[Transcribed page contents]
>>>>>

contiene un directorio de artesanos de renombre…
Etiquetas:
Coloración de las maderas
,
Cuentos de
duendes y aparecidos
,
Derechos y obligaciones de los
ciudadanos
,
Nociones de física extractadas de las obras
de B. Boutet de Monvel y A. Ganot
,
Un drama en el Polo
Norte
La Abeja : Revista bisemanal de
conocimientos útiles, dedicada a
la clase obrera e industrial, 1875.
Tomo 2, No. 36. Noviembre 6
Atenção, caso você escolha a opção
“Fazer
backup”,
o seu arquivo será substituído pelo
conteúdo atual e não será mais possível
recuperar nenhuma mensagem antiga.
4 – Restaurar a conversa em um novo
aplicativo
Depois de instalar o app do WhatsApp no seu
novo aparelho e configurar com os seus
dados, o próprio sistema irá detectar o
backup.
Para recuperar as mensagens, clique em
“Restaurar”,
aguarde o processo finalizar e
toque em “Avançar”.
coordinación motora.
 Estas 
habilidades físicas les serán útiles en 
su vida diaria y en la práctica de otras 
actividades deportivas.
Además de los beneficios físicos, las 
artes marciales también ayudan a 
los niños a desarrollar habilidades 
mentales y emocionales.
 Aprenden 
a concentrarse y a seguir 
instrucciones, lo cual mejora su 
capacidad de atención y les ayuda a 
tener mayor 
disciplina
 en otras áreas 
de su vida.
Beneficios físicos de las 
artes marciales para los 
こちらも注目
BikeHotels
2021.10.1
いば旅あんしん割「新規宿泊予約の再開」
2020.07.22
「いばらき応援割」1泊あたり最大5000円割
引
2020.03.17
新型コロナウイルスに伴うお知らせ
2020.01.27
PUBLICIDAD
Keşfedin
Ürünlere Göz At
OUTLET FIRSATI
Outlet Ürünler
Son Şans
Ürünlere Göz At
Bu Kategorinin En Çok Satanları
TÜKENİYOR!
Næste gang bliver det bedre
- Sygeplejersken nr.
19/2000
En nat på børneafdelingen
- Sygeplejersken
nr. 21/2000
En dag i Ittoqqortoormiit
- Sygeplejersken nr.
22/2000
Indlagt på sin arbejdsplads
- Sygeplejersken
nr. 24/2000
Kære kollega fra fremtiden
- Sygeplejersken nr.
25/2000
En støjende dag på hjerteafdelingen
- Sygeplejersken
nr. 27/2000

<<<<<

> [Prompt]: Edit the records above so that each occurrence of "Ürünlere Göz At" becomes "Ürünleri İncele", and leave every other line unchanged.

> [Result of the task]:
contiene un directorio de artesanos de renombre…
Etiquetas:
Coloración de las maderas
,
Cuentos de
duendes y aparecidos
,
Derechos y obligaciones de los
ciudadanos
,
Nociones de física extractadas de las obras
de B. Boutet de Monvel y A. Ganot
,
Un drama en el Polo
Norte
La Abeja : Revista bisemanal de
conocimientos útiles, dedicada a
la clase obrera e industrial, 1875.
Tomo 2, No. 36. Noviembre 6
Atenção, caso você escolha a opção
“Fazer
backup”,
o seu arquivo será substituído pelo
conteúdo atual e não será mais possível
recuperar nenhuma mensagem antiga.
4 – Restaurar a conversa em um novo
aplicativo
Depois de instalar o app do WhatsApp no seu
novo aparelho e configurar com os seus
dados, o próprio sistema irá detectar o
backup.
Para recuperar as mensagens, clique em
“Restaurar”,
aguarde o processo finalizar e
toque em “Avançar”.
coordinación motora.
 Estas 
habilidades físicas les serán útiles en 
su vida diaria y en la práctica de otras 
actividades deportivas.
Además de los beneficios físicos, las 
artes marciales también ayudan a 
los niños a desarrollar habilidades 
mentales y emocionales.
 Aprenden 
a concentrarse y a seguir 
instrucciones, lo cual mejora su 
capacidad de atención y les ayuda a 
tener mayor 
disciplina
 en otras áreas 
de su vida.
Beneficios físicos de las 
artes marciales para los 
こちらも注目
BikeHotels
2021.10.1
いば旅あんしん割「新規宿泊予約の再開」
2020.07.22
「いばらき応援割」1泊あたり最大5000円割
引
2020.03.17
新型コロナウイルスに伴うお知らせ
2020.01.27
PUBLICIDAD
Keşfedin
Ürünleri İncele
OUTLET FIRSATI
Outlet Ürünler
Son Şans
Ürünleri İncele
Bu Kategorinin En Çok Satanları
TÜKENİYOR!
Næste gang bliver det bedre
- Sygeplejersken nr.
19/2000
En nat på børneafdelingen
- Sygeplejersken
nr. 21/2000
En dag i Ittoqqortoormiit
- Sygeplejersken nr.
22/2000
Indlagt på sin arbejdsplads
- Sygeplejersken
nr. 24/2000
Kære kollega fra fremtiden
- Sygeplejersken nr.
25/2000
En støjende dag på hjerteafdelingen
- Sygeplejersken
nr. 27/2000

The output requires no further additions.